Ligue 1 : Un Final Four pour désigner le champion de France, vraiment une bonne idée ?
football•Parmi le flot d’idées émises pour relancer l’attractivité du championnat de France, se trouve celle d’instaurer des play-offs entre les quatre premiers à la fin de la saison pour se disputer le titreN.C.
Lors des nombreuses réunions des groupes de travail qui ont planché sur une grande réforme de l’organisation du football français, annoncée par Philippe Diallo en début de semaine, l’idée a été émise de changer le mode d’attribution du titre de champion. Elle provient, raconte L’Equipe, du groupe sur « l’amélioration du produit Ligue 1 », qui vise à relancer l’attractivité d’un produit amoché par une série de mauvaises décisions prises depuis la crise du Covid.
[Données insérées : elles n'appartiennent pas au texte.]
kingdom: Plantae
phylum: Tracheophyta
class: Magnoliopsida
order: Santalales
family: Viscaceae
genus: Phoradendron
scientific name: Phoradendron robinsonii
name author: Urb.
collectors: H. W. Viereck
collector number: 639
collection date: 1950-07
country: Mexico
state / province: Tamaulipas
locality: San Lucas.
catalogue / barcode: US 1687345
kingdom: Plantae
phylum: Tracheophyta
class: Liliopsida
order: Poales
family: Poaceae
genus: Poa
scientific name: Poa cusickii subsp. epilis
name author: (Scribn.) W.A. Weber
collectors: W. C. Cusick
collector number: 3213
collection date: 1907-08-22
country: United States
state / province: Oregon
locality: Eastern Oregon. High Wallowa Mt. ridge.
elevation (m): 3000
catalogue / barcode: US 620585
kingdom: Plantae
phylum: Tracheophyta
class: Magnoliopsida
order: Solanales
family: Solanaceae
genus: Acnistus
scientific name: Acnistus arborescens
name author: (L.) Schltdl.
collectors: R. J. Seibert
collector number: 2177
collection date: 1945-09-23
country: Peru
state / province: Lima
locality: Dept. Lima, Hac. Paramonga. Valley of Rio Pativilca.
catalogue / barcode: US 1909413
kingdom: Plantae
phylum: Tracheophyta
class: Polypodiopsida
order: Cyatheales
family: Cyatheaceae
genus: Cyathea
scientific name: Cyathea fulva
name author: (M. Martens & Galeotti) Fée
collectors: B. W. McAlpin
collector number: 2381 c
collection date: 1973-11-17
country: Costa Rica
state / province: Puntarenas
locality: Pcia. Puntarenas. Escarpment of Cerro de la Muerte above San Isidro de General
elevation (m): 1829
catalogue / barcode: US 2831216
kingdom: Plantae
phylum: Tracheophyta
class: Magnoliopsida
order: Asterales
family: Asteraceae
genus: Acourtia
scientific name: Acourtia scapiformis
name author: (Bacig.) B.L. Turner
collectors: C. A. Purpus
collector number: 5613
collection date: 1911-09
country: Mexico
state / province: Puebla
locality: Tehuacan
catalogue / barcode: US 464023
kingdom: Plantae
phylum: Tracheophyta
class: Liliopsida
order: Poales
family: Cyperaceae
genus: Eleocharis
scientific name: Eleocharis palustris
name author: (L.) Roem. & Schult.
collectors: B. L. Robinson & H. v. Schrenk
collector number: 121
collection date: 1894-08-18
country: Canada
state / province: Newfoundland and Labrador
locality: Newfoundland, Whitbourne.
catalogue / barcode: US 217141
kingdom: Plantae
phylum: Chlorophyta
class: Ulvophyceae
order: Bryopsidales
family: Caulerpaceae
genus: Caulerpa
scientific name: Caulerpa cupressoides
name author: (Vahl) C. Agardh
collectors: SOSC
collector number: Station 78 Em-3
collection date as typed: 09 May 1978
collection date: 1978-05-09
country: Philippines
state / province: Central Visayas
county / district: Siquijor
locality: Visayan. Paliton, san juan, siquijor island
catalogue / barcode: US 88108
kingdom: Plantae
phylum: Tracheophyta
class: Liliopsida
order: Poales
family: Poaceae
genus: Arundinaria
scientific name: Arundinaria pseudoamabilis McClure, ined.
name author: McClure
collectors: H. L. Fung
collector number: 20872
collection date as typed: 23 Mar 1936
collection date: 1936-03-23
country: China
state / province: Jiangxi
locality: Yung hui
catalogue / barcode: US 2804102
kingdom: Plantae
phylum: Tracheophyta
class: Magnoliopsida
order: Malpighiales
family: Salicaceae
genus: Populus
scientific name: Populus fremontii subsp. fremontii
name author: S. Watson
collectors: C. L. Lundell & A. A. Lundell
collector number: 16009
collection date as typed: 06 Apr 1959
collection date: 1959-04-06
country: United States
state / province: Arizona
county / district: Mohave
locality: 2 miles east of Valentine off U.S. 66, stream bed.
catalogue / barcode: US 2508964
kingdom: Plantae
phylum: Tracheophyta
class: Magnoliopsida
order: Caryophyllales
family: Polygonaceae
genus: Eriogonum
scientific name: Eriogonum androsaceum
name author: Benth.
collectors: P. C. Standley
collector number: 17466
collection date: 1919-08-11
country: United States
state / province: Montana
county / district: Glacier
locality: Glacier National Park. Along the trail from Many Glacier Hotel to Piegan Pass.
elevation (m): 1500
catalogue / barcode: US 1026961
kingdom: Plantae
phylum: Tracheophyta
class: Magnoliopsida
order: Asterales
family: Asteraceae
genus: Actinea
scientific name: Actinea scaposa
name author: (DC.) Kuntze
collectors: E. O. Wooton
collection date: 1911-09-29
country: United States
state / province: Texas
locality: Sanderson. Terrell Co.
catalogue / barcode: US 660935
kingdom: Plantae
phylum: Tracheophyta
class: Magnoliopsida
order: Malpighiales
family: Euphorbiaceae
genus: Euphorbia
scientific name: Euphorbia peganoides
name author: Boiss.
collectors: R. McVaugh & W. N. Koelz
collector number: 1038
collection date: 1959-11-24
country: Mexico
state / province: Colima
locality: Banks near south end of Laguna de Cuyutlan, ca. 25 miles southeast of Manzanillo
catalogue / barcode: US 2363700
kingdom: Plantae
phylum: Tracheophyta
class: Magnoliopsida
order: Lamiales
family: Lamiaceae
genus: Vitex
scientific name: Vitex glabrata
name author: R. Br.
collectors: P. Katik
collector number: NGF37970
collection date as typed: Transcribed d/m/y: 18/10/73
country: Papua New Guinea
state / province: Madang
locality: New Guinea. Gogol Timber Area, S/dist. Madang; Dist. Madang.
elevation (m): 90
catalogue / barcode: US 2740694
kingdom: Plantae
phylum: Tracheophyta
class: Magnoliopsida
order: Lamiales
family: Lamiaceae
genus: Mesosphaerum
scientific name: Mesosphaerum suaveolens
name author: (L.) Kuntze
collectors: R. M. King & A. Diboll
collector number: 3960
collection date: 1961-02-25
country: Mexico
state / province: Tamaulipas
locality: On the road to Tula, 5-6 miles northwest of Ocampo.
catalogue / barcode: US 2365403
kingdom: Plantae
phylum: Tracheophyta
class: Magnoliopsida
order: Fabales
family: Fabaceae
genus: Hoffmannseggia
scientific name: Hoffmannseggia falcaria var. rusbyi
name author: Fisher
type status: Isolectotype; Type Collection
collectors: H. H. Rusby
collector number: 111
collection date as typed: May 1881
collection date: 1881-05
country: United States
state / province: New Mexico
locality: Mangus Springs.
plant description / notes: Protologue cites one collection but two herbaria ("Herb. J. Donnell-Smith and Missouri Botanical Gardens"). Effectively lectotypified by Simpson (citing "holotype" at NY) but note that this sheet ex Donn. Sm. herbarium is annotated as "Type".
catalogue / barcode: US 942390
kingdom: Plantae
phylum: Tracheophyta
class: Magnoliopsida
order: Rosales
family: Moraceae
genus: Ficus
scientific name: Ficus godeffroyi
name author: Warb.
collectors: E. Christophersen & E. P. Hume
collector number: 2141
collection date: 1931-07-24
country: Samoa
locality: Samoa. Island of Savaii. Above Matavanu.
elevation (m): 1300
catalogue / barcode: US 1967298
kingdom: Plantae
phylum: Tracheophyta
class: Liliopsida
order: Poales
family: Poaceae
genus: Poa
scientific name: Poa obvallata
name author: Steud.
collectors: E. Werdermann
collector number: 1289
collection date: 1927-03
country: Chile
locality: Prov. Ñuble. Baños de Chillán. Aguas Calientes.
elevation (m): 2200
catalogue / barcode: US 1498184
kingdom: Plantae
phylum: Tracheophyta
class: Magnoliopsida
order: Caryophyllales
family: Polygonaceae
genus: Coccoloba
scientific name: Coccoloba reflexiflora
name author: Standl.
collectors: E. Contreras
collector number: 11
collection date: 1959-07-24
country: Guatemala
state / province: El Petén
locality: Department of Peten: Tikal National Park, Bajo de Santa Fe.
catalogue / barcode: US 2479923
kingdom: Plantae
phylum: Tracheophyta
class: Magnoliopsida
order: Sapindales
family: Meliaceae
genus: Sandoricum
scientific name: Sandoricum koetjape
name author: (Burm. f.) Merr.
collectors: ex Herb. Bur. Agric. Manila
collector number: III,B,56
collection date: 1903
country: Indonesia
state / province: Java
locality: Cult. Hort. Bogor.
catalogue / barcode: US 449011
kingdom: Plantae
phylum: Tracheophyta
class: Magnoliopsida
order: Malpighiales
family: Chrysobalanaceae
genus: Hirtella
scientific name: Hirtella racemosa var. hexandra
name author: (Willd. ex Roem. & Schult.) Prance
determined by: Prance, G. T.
L’idée serait donc de désigner le champion de France non plus au terme des 34 journées de championnat (ou 38 lorsque la Ligue 1 comptait 20 clubs), mais à l’issue de play-offs disputés entre les quatre premiers de la « saison régulière », comme on l’appelle en rugby ou en basket, deux sports qui utilisent ce format. L’Arkema Première Ligue, chez les féminines, est également organisée comme ça.
Suspense jusqu’au bout
Le but de la manœuvre semble assez clair. Depuis son rachat par QSI, le PSG est sans rival sur la scène nationale. Il a remporté 11 des 13 derniers championnats, avec bien souvent - comme cette saison - une marge considérable sur le reste de la troupe. Le suspense est éventé en avril et ça ne peut pas être bon pour l’attractivité globale de la L1.
Instaurer un Final Four, avec demi-finales qui opposeraient premier et quatrième d’un côté, deuxième et troisième de l’autre, avant une finale entre les deux vainqueurs, serait l’assurance d’une bataille qui ne trouverait son épilogue qu’en toute fin de saison, quels que soient les écarts au classement.
L’écueil du calendrier
Cette perspective peut être séduisante, même pour les supporters parisiens, avec des matchs sous tension jusqu’à la fin de la saison, qui n’empêcheraient pas leur équipe d’être sacrée si elle se montre toujours aussi supérieure. Et pour les autres clubs concernés, l’espoir serait présent jusqu’au bout.
Difficile de dire, pour le moment, comment les acteurs du championnat accueillent cette proposition. Plutôt « bien », assure L’Equipe, alors que d’autres se montrent plus mesurés. Il y a également l’écueil du calendrier, déjà bien chargé. Ajouter deux matchs au programme pour des équipes qui ont en plus toutes les chances d’être concernées par des coupes d’Europe pendant la saison n’est pas vraiment dans l’air du temps – sauf quand on travaille à la Fifa.
La réforme voulue par Philippe Diallo et la FFF, qui prend la forme d’une proposition de loi, sera débattue au Sénat le 10 juin. Si cette première étape se déroule bien, la proposition sera présentée à l’Assemblée nationale au printemps pour un vote définitif.